Let me speak frankly, even with Brexit and the fact immigration numbers will now be reduced in the coming years, there is an unending and severe shortage of new housing being built in the Cambridge area (and the UK as a whole). Even if there are short term confidence trembles fueled by newspapers hungry for bad news, the ever growing population of Cambridge with its high demand for property versus curtailed supply of properties being built, this imbalance of supply/demand and the possibility of even lower interest rates will underpin the property market.
When the Tories were elected in 2015, Mr. Cameron vowed to build 1,000,000 new homes by 2020. If we as a Country hit those levels of building, most academics stated the UK Housing market would balance itself as the increased supply of property would give a chance for the younger generation to buy their own home as opposed to rent. However, the up-to-date building figures show that in the first three months of 2016 building starts were down. Nationally, there were 35,530 house building starts in the first quarter, a long way off the 50,000 a quarter required to hit those ambitious targets.
Looking closer to home, over the last 12 months, new building in the Cambridge City Council area has grown. In 2014/15, for every one thousand existing households in the area, an additional 14.37 homes were built. For 2015/16, that figure is now 26.5 homes built per thousand existing households. Nationally, to meet that 1,000,000 new homes target, we need to be at 7.12 new homes per thousand, which means Cambridge City Council is actually above the National target, the problem is the country is only building at a rate of 4.9 for every thousand exiting households – we can’t just rely on little old Cambridge to build for the rest of the Country.
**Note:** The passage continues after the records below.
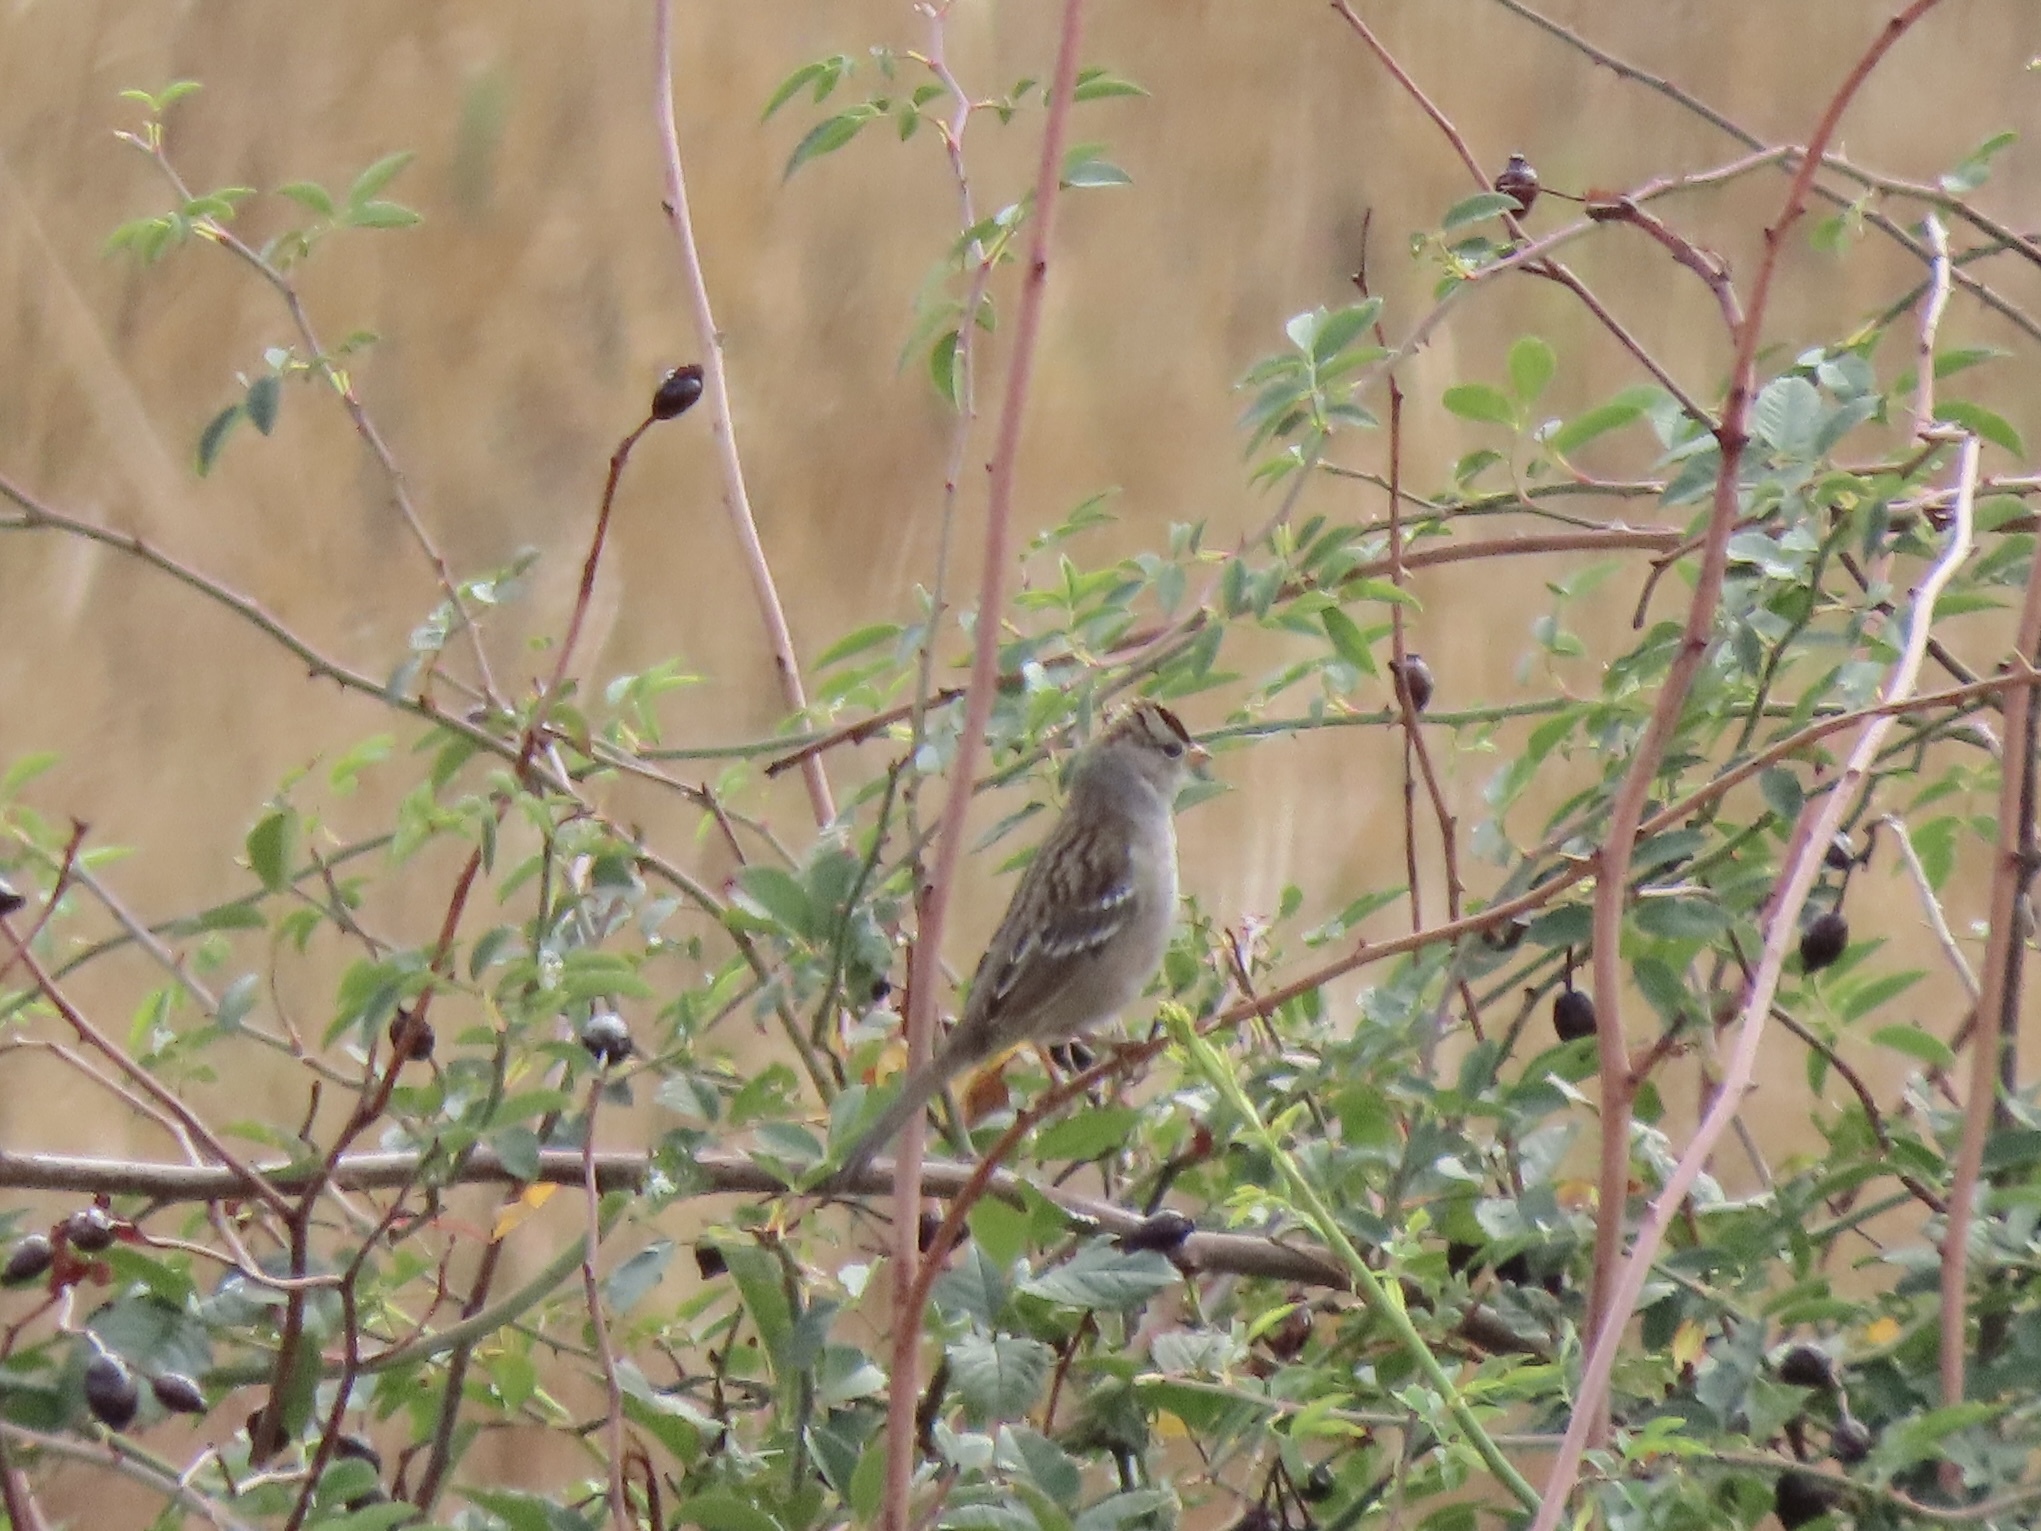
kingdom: Animalia
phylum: Chordata
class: Aves
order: Passeriformes
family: Passerellidae
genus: Zonotrichia
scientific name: Zonotrichia leucophrys
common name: White-crowned sparrow
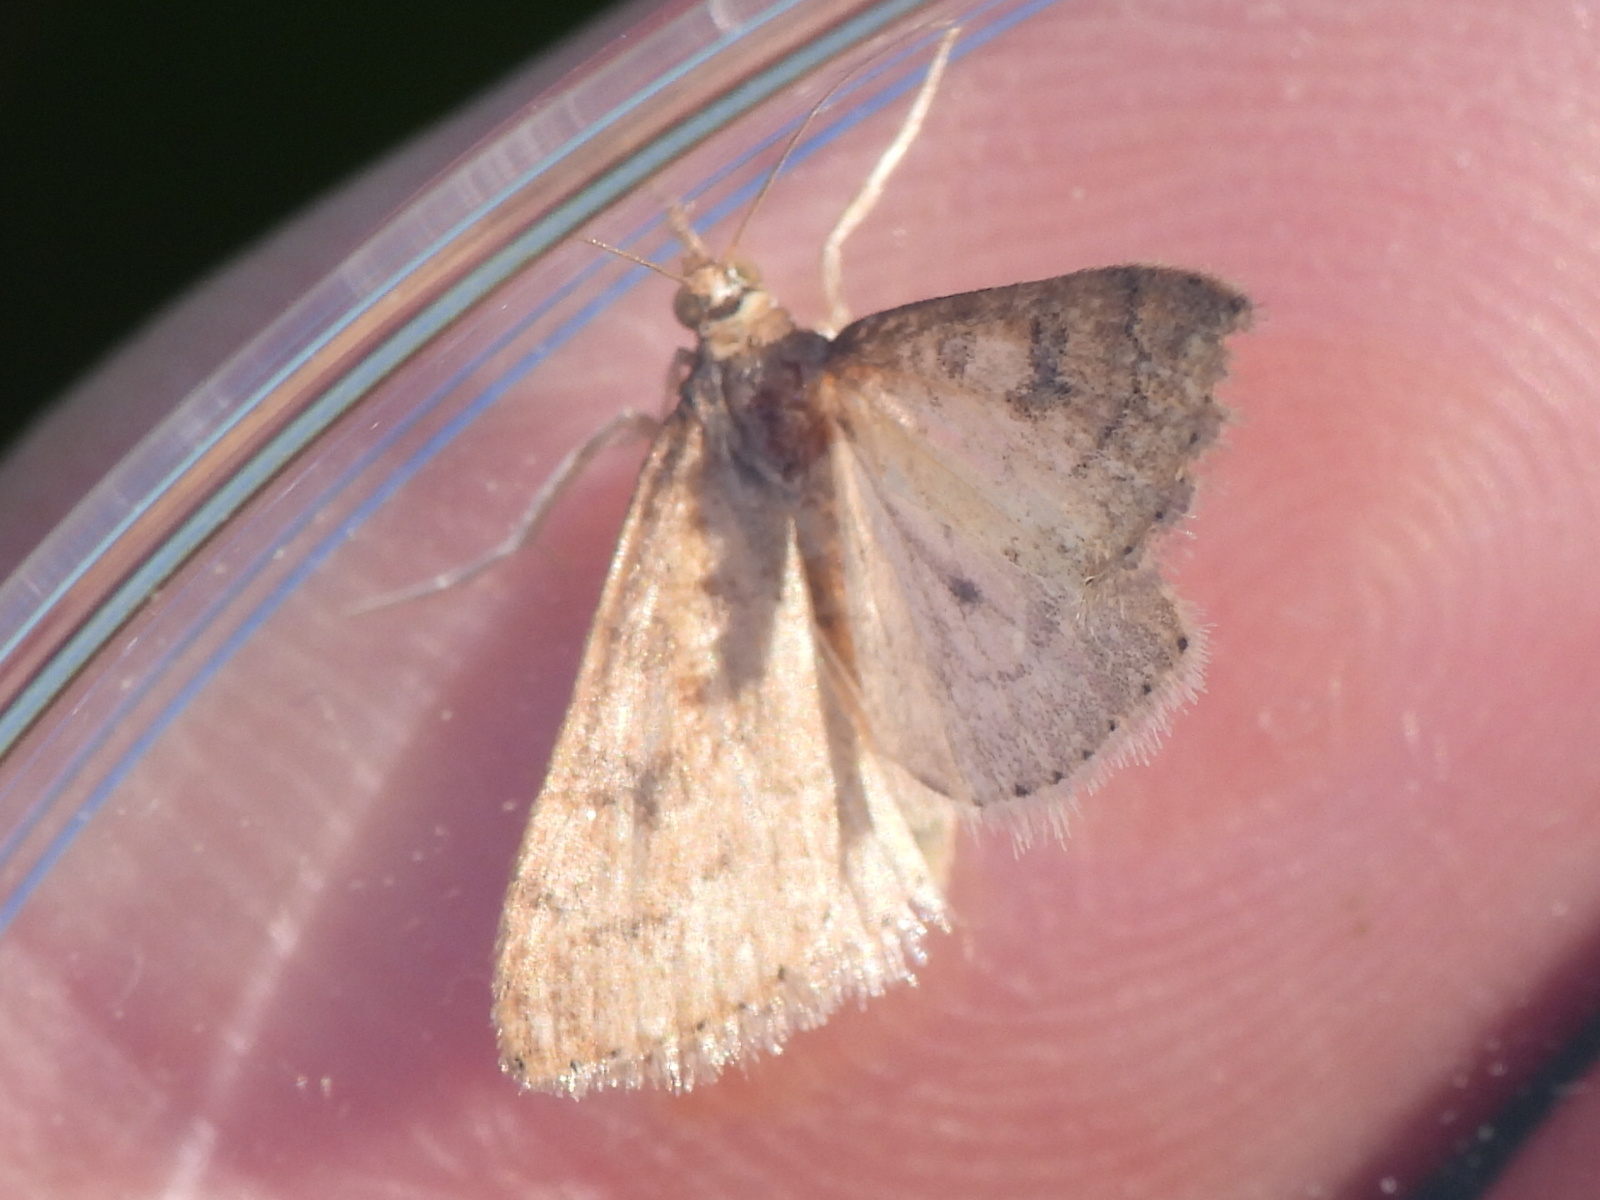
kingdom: Animalia
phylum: Arthropoda
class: Insecta
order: Lepidoptera
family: Crambidae
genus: Udea
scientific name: Udea rubigalis
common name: Celery leaftier moth
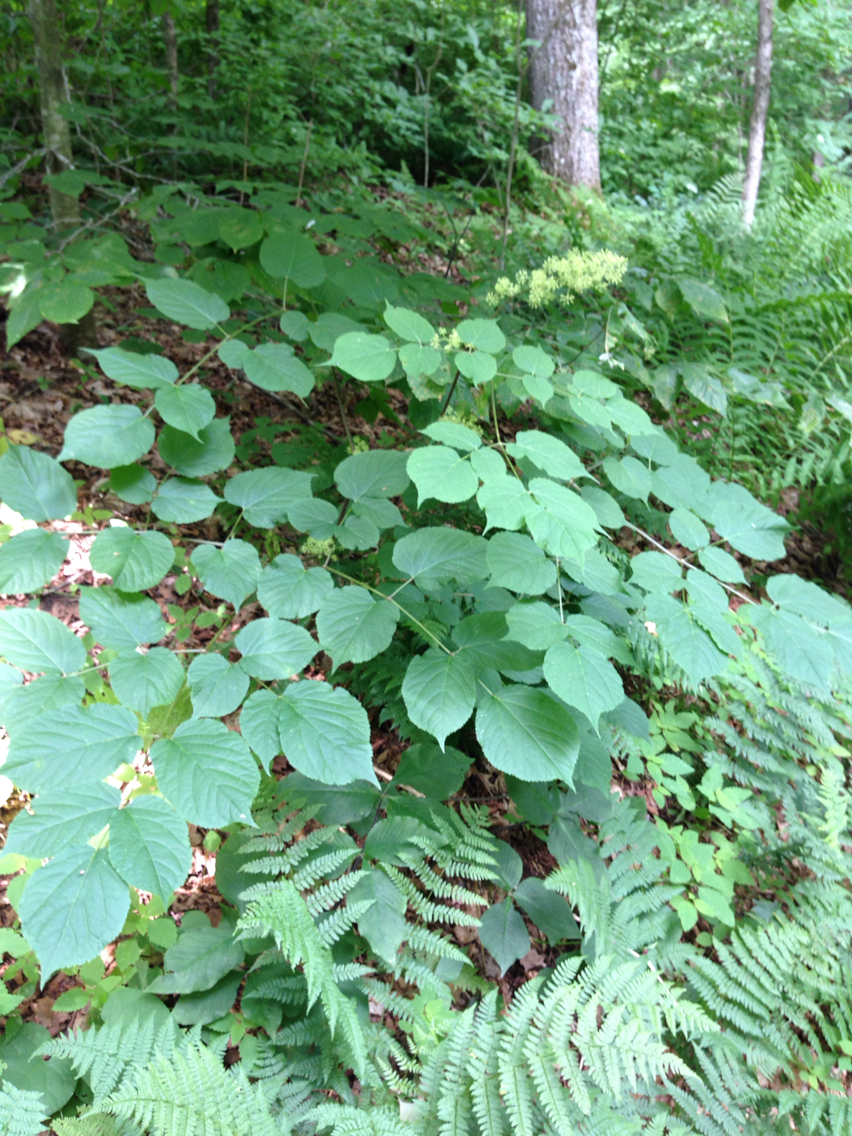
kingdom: Plantae
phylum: Tracheophyta
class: Magnoliopsida
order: Apiales
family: Araliaceae
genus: Aralia
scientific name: Aralia racemosa
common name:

To put those numbers into real chimney pots, over the last 12 months, in the Cambridge City Council area,
- 670 Private Builders (e.g. New Homes Builders)
- 580 Housing Association
- Nil Local Authority
I am of the opinion Messer’s Cameron and Osborne focused their attention too much on the demand side of the housing equation, using the Help to Buy scheme and low deposit mortgages to convert the ‘Generation Rent’ i.e. Cambridge ‘20 somethings’ who are set to rent for the rest of their lives to ‘Generation Buy’. On the other side of the coin, I would strongly recommend the new Housing Minster, Gavin Barwell, should concentrate the Government’s efforts on the supply side of the equation. There needs to be transformations to planning laws, massive scale releases of public land and more investment, as more inventive solutions are needed.
However, ultimately, responsibility has to rest on the shoulders of Theresa May. Whilst our new PM has many plates to spin, evading on the housing crisis will only come at greater cost later on. What a legacy it would be if it was Mrs. May who finally got to grips with the persistent and enduring shortage of homes to live in. The PM has already referenced the ‘need to do far more to get more houses built’ and stop the decline of home ownership. However, she has also ruled out any changes to the green belt policy – something I will talk about in a future up and coming article. Hopefully these statistics will raise the alarm bells again and persuade both residents and Councilor’s in the Cambridge City Council area that housing needs to be higher on its agenda.